Watching Mitt Romney during the foreign policy debate reminded me of George W. Bush in the 2004 presidential debate with the mysterious pack on his back. The likelihood was that Bush was getting answers piped in so he could seem smarter in the debate with John Kerry.
Romney could have used some help, and not just because he thought Syria shared a border with Iran.
You had the feeling that Dan Quayle would have been more prepared than Romney for the foreign policy debate. Even Gov. Bush had a foreign policy philosophy in 2000. Of course, Bush threw that out the window in 2001; thousands of Americans and Iraqis would still be alive today if Bush had followed through.
Romney should have been wearing a shirt that said, “Me too.” Watching Romney describe his thought process about Syria, the informed viewer would have been sitting there saying, “Uh, that is what Obama is doing.”
Romney or President Barack Obama will have to deal with the whole world, not just the Middle East. You wouldn’t have known this from Bob Schieffer’s obsession with that area of the world.
Nothing about Canada, the U.S. largest trading partner and the source of that “North American energy independent” mantra. Nothing about Mexico: trade, guns, drugs, gangs. And where was the European Union in a foreign policy debate.
Schieffer didn’t help things by letting Romney and then Obama slip back into domestic policy. I like Schieffer overall; Jim Lehrer, too. But Martha Raddatz and Candy Crowley kicked far more butt in their performances.

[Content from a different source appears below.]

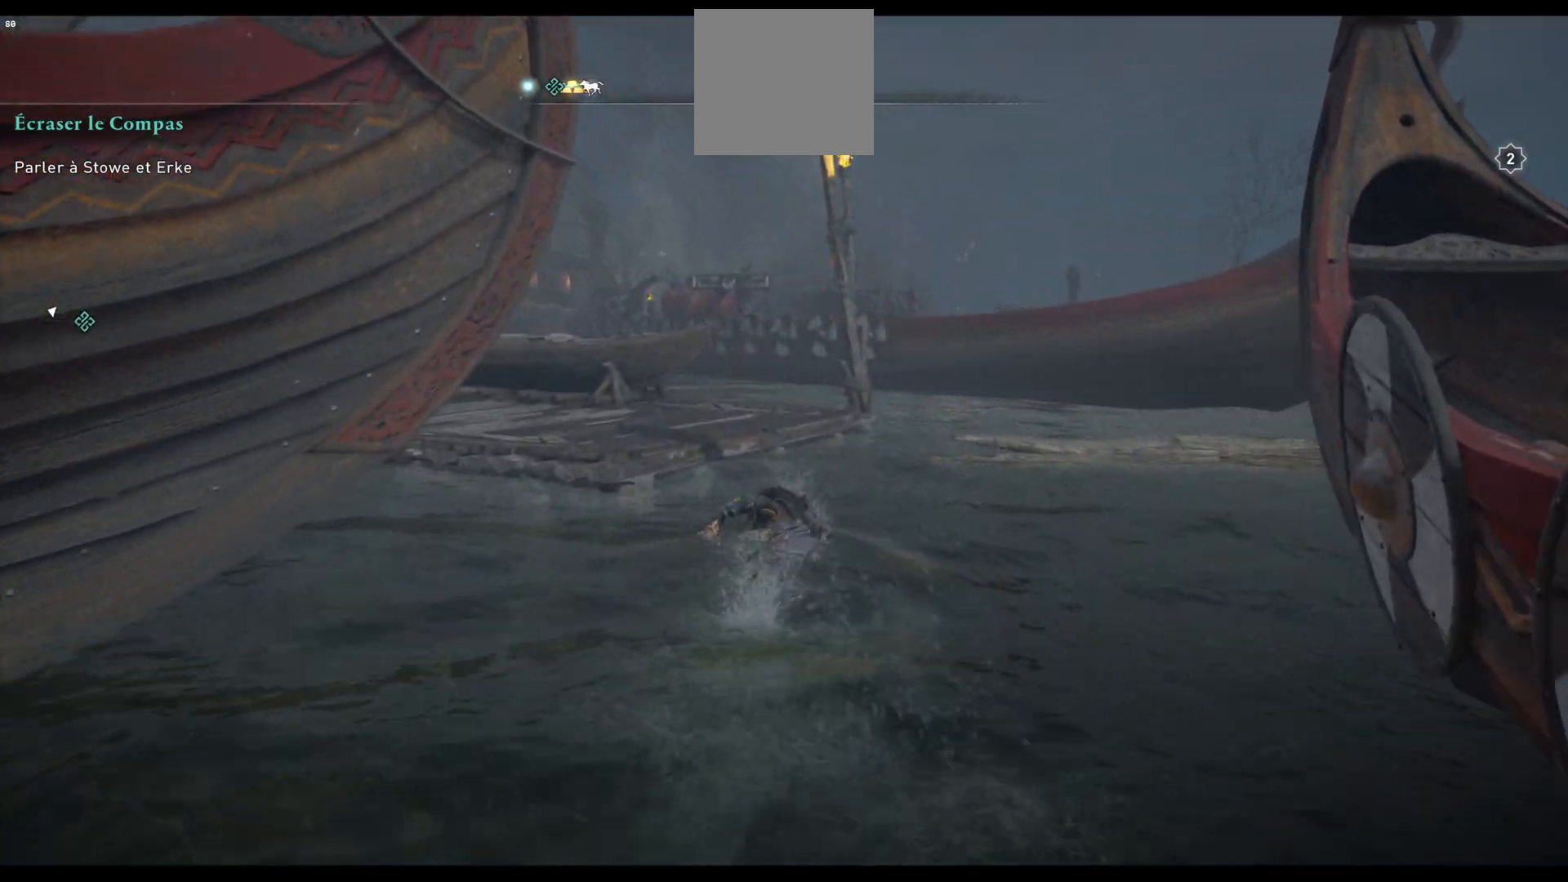
{"buttons": [], "left_stick": "up", "right_stick": "center", "events": [[433, "right_stick", "center"]]}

This format cries for newspaper reporters, bloggers, and other respected journalists to open up the field to cover a wider variety of issues. Watching the folks at the Fox “News” Channel whine about questions in different areas during the town hall event shows that the debates don’t help people figure out who would make the better president.
Romney is taking advantage of this idea that if it works, will be used as political strategy for the next generation of politics. The Romney you see in the debates is remnant of George W. Bush, 2000. “Hey. I’m a reasonable guy. I’ll change once I’m elected. And the MSM won’t dare call me a liar or a flip-flopper.”

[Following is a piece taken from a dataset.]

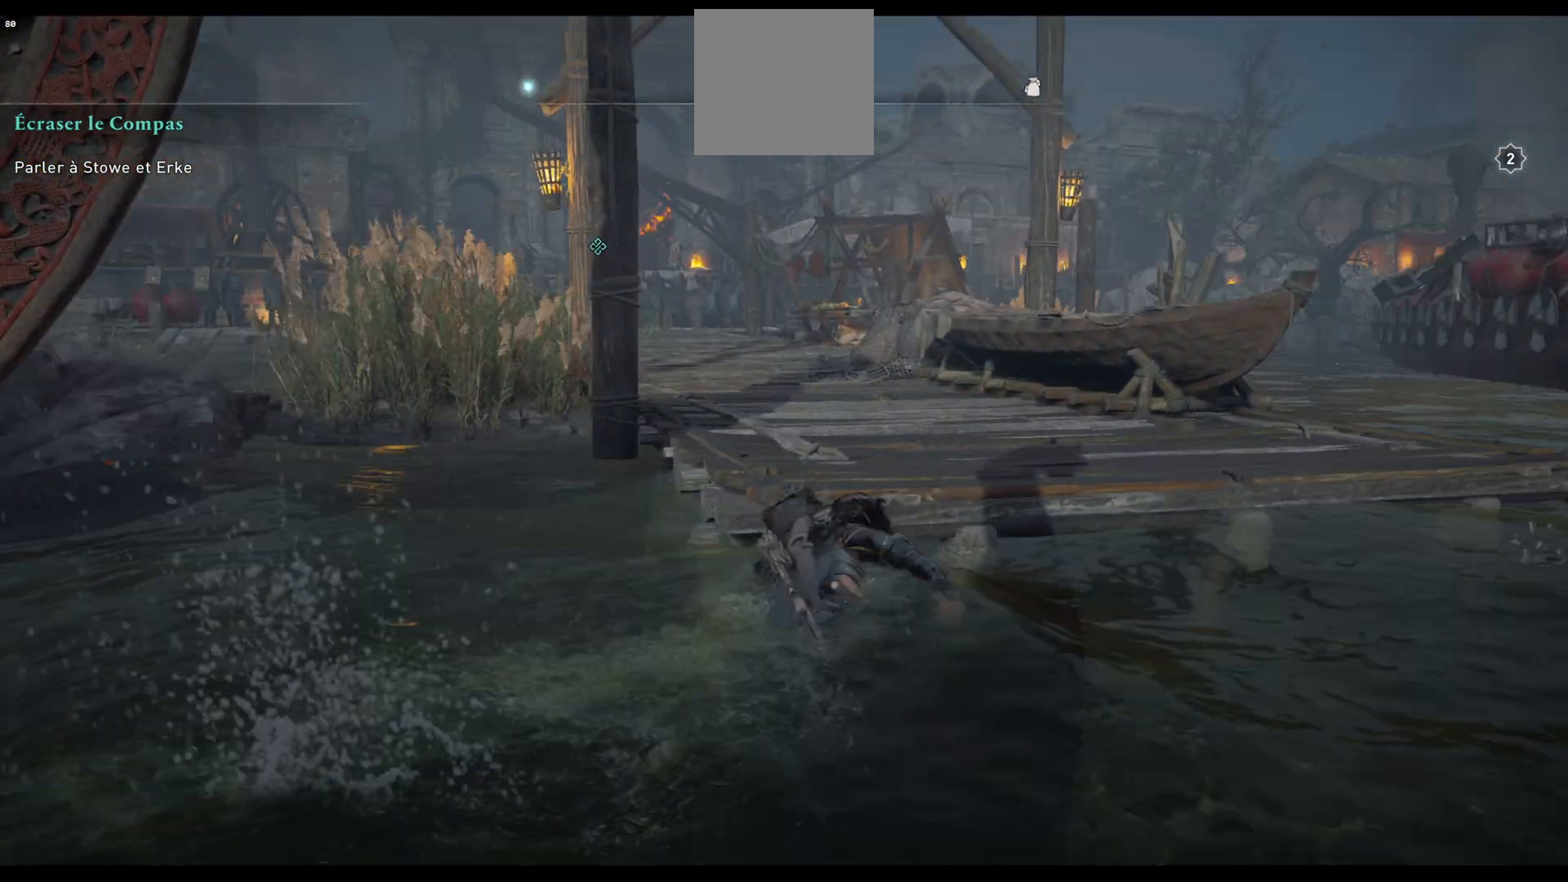
{"buttons": [], "left_stick": "up", "right_stick": "center", "events": []}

No matter who Indiana elects to the Senate, the missing piece on the GOP side will be the loss of Richard Lugar. By far on the Republican side of the aisle, Lugar showed the deepest knowledge of the world. Even if Lugar were still in the Senate, Romney likely wouldn’t heed his advice.
A lot was made four years ago that Obama didn’t know much about foreign policy. But even though Obama’s time in the U.S. Senate was quite brief, he learned to listen to people who knew what was going on.
Obama drilled this point home, contrasting his trips abroad as a candidate in 2008 vs. Romney’s impression of Chevy Chase in “National Lampoon’s European Vacation.”
Obama picked Joe Biden to be his vice president. Kerry might be the next Secretary of State if Obama is elected. Hillary Clinton has made most of the world forget Condoleezza Rice’s less-than-stellar efforts at the State Department.
The vast majority of those helping the governor on foreign policy are Bushies, masters of tragic foreign policy decisions. If Romney is elected, he will have a foreign policy. But we saw what happened the last time a presidential candidate tried to improv on foreign policy. Worst. Foreign policy. Ever.
Romney had a much worse third debate than Obama had a first debate. That was ignored by the MSM as they continue to pound the message that Romney is plausible. In a battle of strong vs. plausible, strong should easily win. Either the MSM mentality is plausible in a Republican is better than strong in a Democratic, or plausible in a white president is better than strong in a black president. Either conclusion is abhorrent.
The consensus is that Obama didn’t have a good first debate because he wasn’t as attacking as Romney was. Well, Romney had fewer attacks in the foreign policy debate, had a near Gerald Ford moment, and copied off Obama’s paper in the foreign policy test. The deliberate blindness is why fewer people trust the media for rational, objective analysis.